I’m all for a good Christmas, but I’m also all for trying to minimise the impact of COVID-19. I’m also raising an eyebrow as to why other religious holidays this year were “cancelled”, whilst Christmas allows for an easing of restrictions for a five-day period.
The government recently announced that there will be a five-day grace period over Christmas where a household can be with two other bubbles. This applies to England and the other three devolved nations.
At first, this sounds like great news. Christmas is all about spending time with loved ones and the three household bubble strategy does just that.
However, on second thoughts, this seems slightly unfair to those who don’t celebrate Christmas; their celebrations were basically cancelled this year, so why does Christmas have exceptions?
With these exceptions, families can mix with two other households and even stay overnight. Travel restrictions will also be lifted. This sounds lovely but why were other religious holidays excluded?
The UK has a population of just under 67.9 million. The question that arises is what does the religious breakdown of the population look like. The following statistics are from the 2018 BSA survey on religion in the UK.
- 52% of the population identified as having no religious affiliation
- 38% of the population identified as Christian
- 12% of Christians identified as Church of England
- 7% of Christians identified as Roman Catholic
- 2% of Christians identified as Methodist
- 0.5% identified as Baptist
- 9% of Christians identified as being part of no denomination
- 4% Identified as other Christians not affiliated with any of the above
- 9% of the population identified as being affiliated with non-Christian faiths
- 6% identified as Muslim
- 0.5% identified as Jewish
- 3% identified as other
In Northern Ireland, the majority of the population identify as being part of a root of Christianity. From the 2011 Census (the next one comes out next year):
- 48.4% of the population identified Protestant
- 45.1% of the population identified as Catholic
- 0.9% of the population identified as ‘other’
- 5.6% identified as having no religious affiliation
The statistics for the UK are two years old and the ones for Northern Ireland are from 2011, but they are still good indicators of the makeup of the UK.
From those statistics, at least 38% of the UK population celebrate Christmas, whilst 92.5% of Northern Ireland celebrate it. The percentage looks quite low for the UK but it is important to remember that Christmas has become more of a secular holiday. Rather, Christmas has become more of a universally celebrated holiday.
Today, Christmas has turned from just a religious holiday to a commercialised celebration. Even though the UK population is only around 38% Christians, around 91% of the UK’s population celebrate it. This statistic is from 2016 but it would be right to assume the number hasn’t changed much since. Therefore, it could be argued that lifting restrictions over the Christmas period is to appease the majority of the population.
Nevertheless, something just doesn’t feel quite right.
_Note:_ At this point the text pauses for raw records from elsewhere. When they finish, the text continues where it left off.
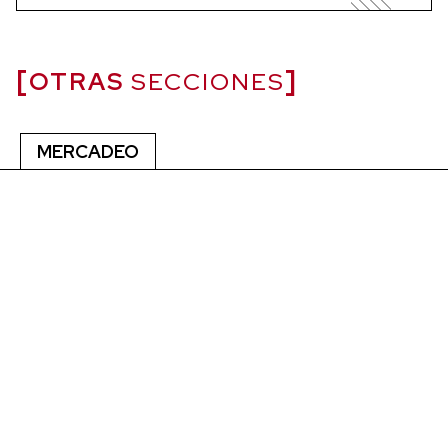
OTRAS
SECCIONES
MERCADEO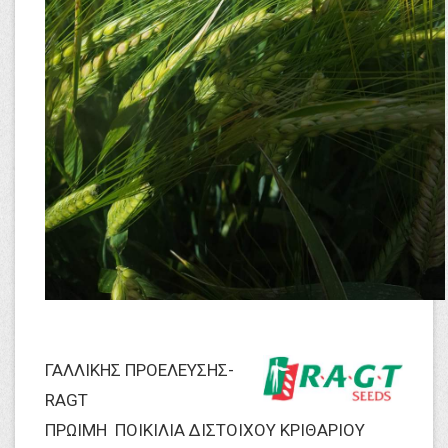
ΓΑΛΛΙΚΗΣ ΠΡΟΕΛΕΥΣΗΣ-
RAGT
​ΠΡΩΙΜΗ ΠΟΙΚΙΛΙΑ ΔΙΣΤΟΙΧΟΥ ΚΡΙΘΑΡΙΟΥ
Although we are a very ‘white, Christian’ country, the UK is still extremely diverse so shouldn’t the government have been more sympathetic?
With COVID-19, facts over feelings seem to have dominated policy. COVID cases seem to be getting worse, much worse than a few moths ago so lifting restrictions at this moment may not be the best move.
Many areas across the UK have been, or are soon to be moved into Stage 3, such as London, Essex and the general South-Eastern area. COVID is worsening yet the government are happy to lift restrictions.
To add to the concern, Public Health England announced that for every one day that is relaxed over Christmas, an additional five days of tighter restrictions would need to be implemented. This means that the five days of grace from the 23rd-27th may cause for 25 days of tight restrictions.
Is this really worth it? Time will tell.